# Limiters?



## Python Blue (Aug 4, 2013)

I'm curious what other people's thoughts on these are. My relative absence the past two days was because I migrated some of my tracks for my next album over to compressors instead of limiters. Course, it sounds similar because for the master compression, I used no attack or release and set the RMS to 0 milliseconds, but I set it to a finite compression ratio in order to reduce the inevitable clipping (usually it was 6:1).
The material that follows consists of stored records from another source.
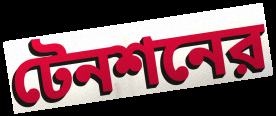
টেনশনের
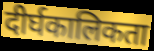
दीर्घकालिकता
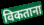
विकताना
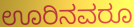
ಊರಿನವರೂ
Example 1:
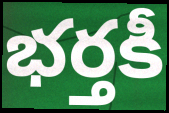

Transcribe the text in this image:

భర్తకీ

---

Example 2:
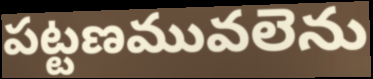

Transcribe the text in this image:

పట్టణమువలెను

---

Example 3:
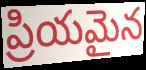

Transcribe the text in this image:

ప్రియమైన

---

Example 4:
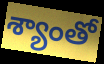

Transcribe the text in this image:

శ్యాంతో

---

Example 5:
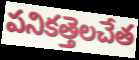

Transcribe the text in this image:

పనికత్తెలచేత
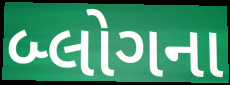
બ્લોગના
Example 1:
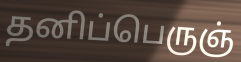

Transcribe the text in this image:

தனிப்பெருஞ்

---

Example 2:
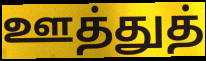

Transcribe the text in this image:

ஊத்துத்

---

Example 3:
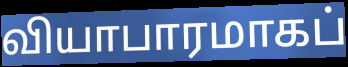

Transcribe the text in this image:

வியாபாரமாகப்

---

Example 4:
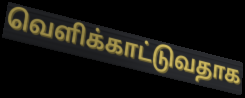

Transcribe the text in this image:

வெளிக்காட்டுவதாக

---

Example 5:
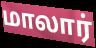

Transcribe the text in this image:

மாலார்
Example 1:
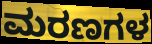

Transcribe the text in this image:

ಮರಣಗಳ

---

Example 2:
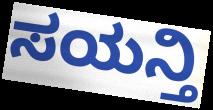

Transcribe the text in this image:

ಸಯನ್ತಿ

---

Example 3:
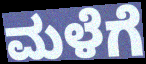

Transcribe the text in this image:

ಮಳೆಗೆ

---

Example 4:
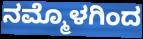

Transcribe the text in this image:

ನಮ್ಮೊಳಗಿಂದ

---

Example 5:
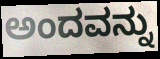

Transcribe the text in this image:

ಅಂದವನ್ನು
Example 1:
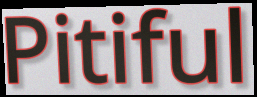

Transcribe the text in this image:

Pitiful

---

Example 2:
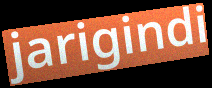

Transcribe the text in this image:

jarigindi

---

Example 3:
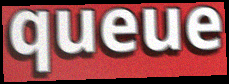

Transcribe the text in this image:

queue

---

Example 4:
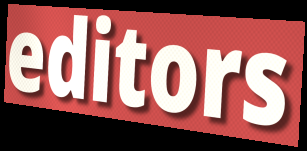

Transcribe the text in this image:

editors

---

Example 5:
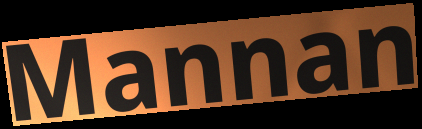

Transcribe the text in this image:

Mannan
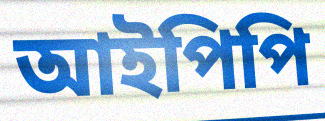
আইপিপি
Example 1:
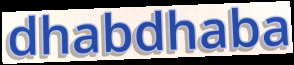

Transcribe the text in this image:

dhabdhaba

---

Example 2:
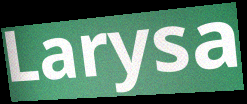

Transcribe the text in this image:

Larysa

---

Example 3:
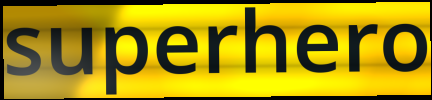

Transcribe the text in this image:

superhero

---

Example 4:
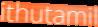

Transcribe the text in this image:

ithutamil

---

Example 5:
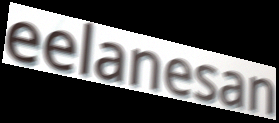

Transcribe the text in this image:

eelanesan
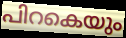
പിറകെയും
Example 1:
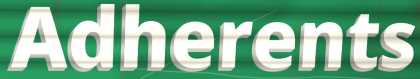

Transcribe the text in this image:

Adherents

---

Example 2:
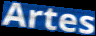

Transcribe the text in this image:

Artes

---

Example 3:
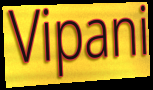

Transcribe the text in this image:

Vipani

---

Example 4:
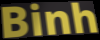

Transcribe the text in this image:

Binh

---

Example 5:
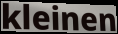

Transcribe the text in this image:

kleinen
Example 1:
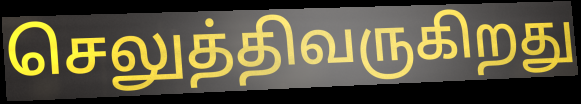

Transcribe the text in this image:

செலுத்திவருகிறது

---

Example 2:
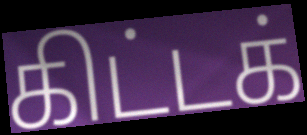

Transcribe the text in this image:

கிட்டக்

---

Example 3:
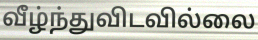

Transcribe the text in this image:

வீழ்ந்துவிடவில்லை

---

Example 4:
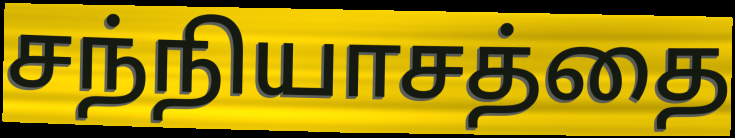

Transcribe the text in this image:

சந்நியாசத்தை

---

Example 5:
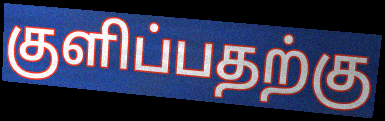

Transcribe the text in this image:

குளிப்பதற்கு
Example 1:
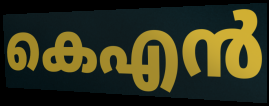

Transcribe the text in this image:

കെഎൻ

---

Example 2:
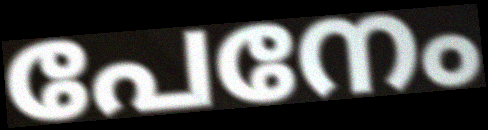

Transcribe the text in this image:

പേനേം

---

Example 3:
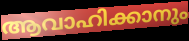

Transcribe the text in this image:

ആവാഹിക്കാനും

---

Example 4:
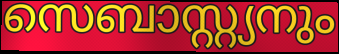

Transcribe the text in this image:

സെബാസ്റ്റ്യനും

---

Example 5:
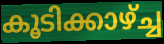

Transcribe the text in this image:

കൂടിക്കാഴ്ച്ച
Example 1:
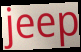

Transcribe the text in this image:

jeep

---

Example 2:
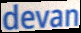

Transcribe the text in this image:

devan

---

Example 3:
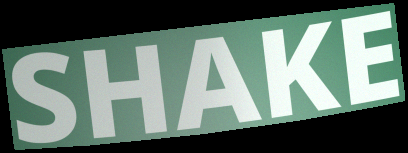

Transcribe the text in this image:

SHAKE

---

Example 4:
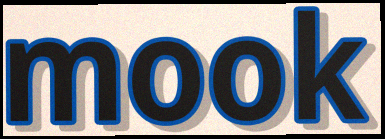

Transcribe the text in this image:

mook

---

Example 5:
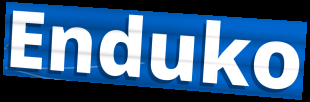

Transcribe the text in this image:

Enduko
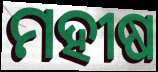
ମହୀଷ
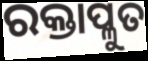
ରକ୍ତାପ୍ଳୁତ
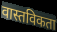
वास्तविकता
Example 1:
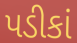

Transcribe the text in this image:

પડીકાં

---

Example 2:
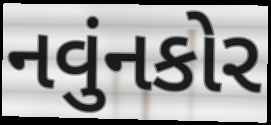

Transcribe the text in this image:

નવુંનકોર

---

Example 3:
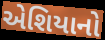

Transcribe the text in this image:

એશિયાનો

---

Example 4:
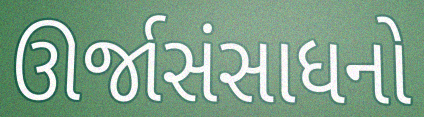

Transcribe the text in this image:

ઊર્જાસંસાધનો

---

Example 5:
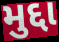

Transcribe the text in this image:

મુદ્દા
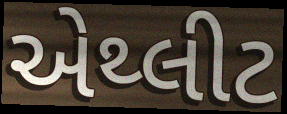
એથ્લીટ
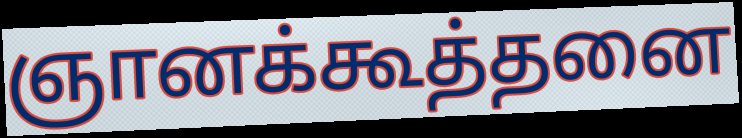
ஞானக்கூத்தனை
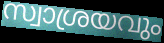
സ്വാശ്രയവും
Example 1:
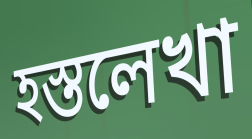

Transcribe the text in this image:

হস্তলেখা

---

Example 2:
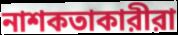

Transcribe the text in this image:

নাশকতাকারীরা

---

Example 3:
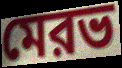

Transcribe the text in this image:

মেরভ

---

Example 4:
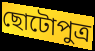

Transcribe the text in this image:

ছোটোপুত্র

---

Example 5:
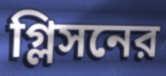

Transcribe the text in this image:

গ্লিসনের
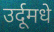
उर्दूमधे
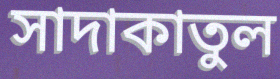
সাদাকাতুল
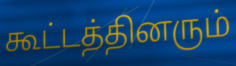
கூட்டத்தினரும்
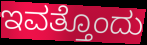
ಇವತ್ತೊಂದು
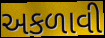
અકળાવી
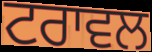
ਟਰਾਵਲ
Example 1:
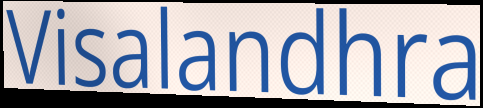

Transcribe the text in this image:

Visalandhra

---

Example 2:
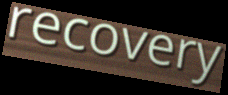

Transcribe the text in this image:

recovery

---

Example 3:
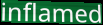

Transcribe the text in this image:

inflamed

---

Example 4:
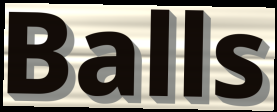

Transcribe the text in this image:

Balls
What are your thoughts? Is this a better method to use?


----------



## Vukasin (Aug 6, 2013)

I don't think there's really a "better" method to use for anything when it comes to mixing (to a certain degree anyway), it's all about what works best for the song, ya know? I prefer using a limiter because I think everything sounds more consistent, but I mostly do metal which is heavily distorted and loud. Again, it all really comes down to the song and what you want to get out of the song.
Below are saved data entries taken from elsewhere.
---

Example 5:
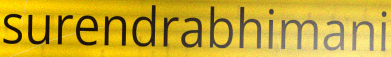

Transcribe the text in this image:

surendrabhimani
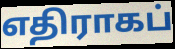
எதிராகப்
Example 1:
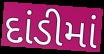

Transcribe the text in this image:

દાંડીમાં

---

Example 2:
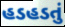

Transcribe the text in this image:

હડહડતું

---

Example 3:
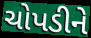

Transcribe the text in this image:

ચોપડીને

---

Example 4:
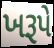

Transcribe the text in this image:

ખરૂપે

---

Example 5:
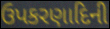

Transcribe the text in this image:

ઉપકરણાદિની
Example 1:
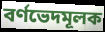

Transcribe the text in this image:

বর্ণভেদমূলক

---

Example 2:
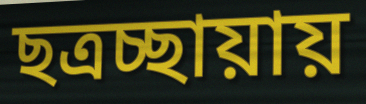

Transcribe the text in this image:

ছত্রচ্ছায়ায়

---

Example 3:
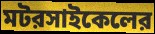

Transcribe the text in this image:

মটরসাইকেলের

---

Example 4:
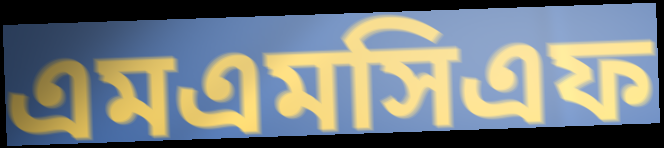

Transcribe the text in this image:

এমএমসিএফ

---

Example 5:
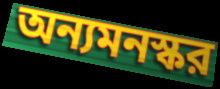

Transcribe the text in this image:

অন্যমনস্কর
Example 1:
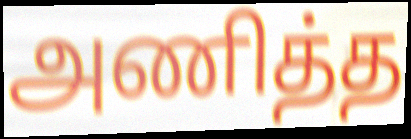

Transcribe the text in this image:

அணித்த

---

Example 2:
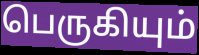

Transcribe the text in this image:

பெருகியும்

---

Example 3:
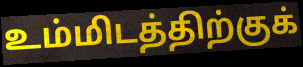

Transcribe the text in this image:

உம்மிடத்திற்குக்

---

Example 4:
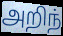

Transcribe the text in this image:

அறிந்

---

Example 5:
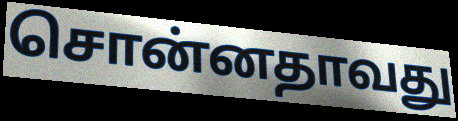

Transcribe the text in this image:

சொன்னதாவது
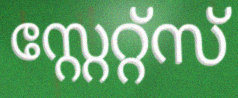
സ്റ്റേറ്റ്സ്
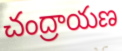
చంద్రాయణ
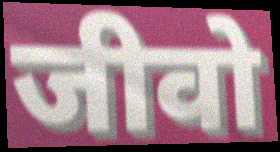
जीवो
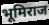
भूमिराज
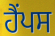
ਹੈਂਪਸ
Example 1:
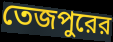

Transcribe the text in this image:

তেজপুরের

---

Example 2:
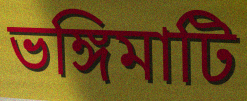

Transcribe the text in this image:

ভঙ্গিমাটি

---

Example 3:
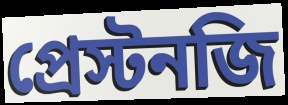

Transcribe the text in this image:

প্রেস্টনজি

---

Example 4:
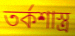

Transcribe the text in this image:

তর্কশাস্ত্র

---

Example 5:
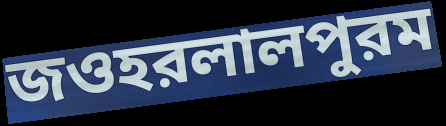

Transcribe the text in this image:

জওহরলালপুরম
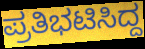
ಪ್ರತಿಭಟಿಸಿದ್ದ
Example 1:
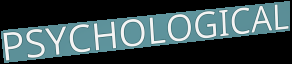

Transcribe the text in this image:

PSYCHOLOGICAL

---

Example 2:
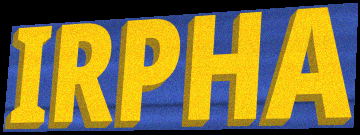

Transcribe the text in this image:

IRPHA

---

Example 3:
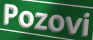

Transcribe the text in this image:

Pozovi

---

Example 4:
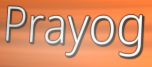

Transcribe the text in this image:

Prayog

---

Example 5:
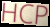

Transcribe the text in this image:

HCP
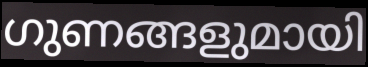
ഗുണങ്ങളുമായി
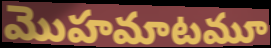
మొహమాటమూ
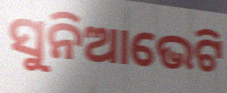
ସୁନିଆଭେଟି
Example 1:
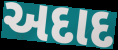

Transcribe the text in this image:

અદાદ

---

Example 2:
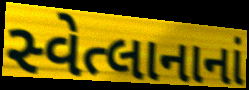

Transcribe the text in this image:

સ્વેત્લાનાનાં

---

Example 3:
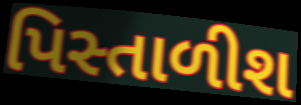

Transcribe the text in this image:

પિસ્તાળીશ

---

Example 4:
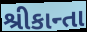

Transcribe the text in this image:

શ્રીકાન્તા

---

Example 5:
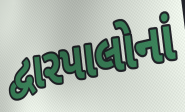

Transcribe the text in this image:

દ્વારપાલોનાં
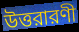
উত্তরারণী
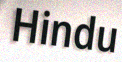
Hindu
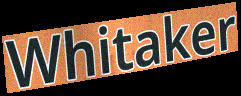
Whitaker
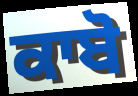
ਕਾਬੋ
EDIT: Actually, after thinking about this for a while I'm not sure how your method works exactly. A compressor pulls transients up while a limiter pushes transients down. If you're using a compressor in place of a limiter then there is no way that it is going to get rid of clipping, so if you are not experiencing any clipping then your mix is far too quiet.

Maybe I'm misinterpreting what you said?


----------



## Python Blue (Aug 8, 2013)

Vukasin said:


> EDIT: Actually, after thinking about this for a while I'm not sure how your method works exactly. A compressor pulls transients up while a limiter pushes transients down. If you're using a compressor in place of a limiter then there is no way that it is going to get rid of clipping, so if you are not experiencing any clipping then your mix is far too quiet.
> 
> Maybe I'm misinterpreting what you said?



Which is why I set the compressor's attack, release, and RMS to 0; if you do that and set the compression ratio to infinity, you've essentially made a limiter.

Course, I've since found clipping with the compressor method as well, so I'm starting to run out of ideas for how to make my music louder without distortion.


----------



## Vukasin (Aug 8, 2013)

Python Blue said:


> Course, I've since found clipping with the compressor method as well, so I'm starting to run out of ideas for how to make my music louder without distortion.


It's impossible. However, to get it loud you can use EQ to boost the mids and high mids a bit (because are ears are most receptive to those frequencies so it will sound louder), then use saturation, and then by the time you get to the limiter you won't need to do a lot with it.


----------



## CedricSweetwater (Aug 8, 2013)

If you're trying to make the overall track to sound louder then you want to use a limiter which is just a compressor with a ratio set to infinite and a couple of frills. I like using iZotope Ozone 5 because it is the most legit mastering suite available on digital right now, but sometimes I'll just use the limiter in DAW to do the same thing. Meldaproductions has some reasonably priced plugins too, but basically I wouldn't limit anything more than by -8db, and you definitely don't want the track to reach -0db ever. But if there is something else wrong with the dynamics, you'll probably have to get specific with compressors on your separate tracks and make sure you know what you're doing. Setting all the parameters to 0ms will most likely make the effect too prominent and you won't always want that.

Also don't do silly things like parallel compression on the entire track (which will introduce unrepairable phase issues if you don't get the sample delay right).


----------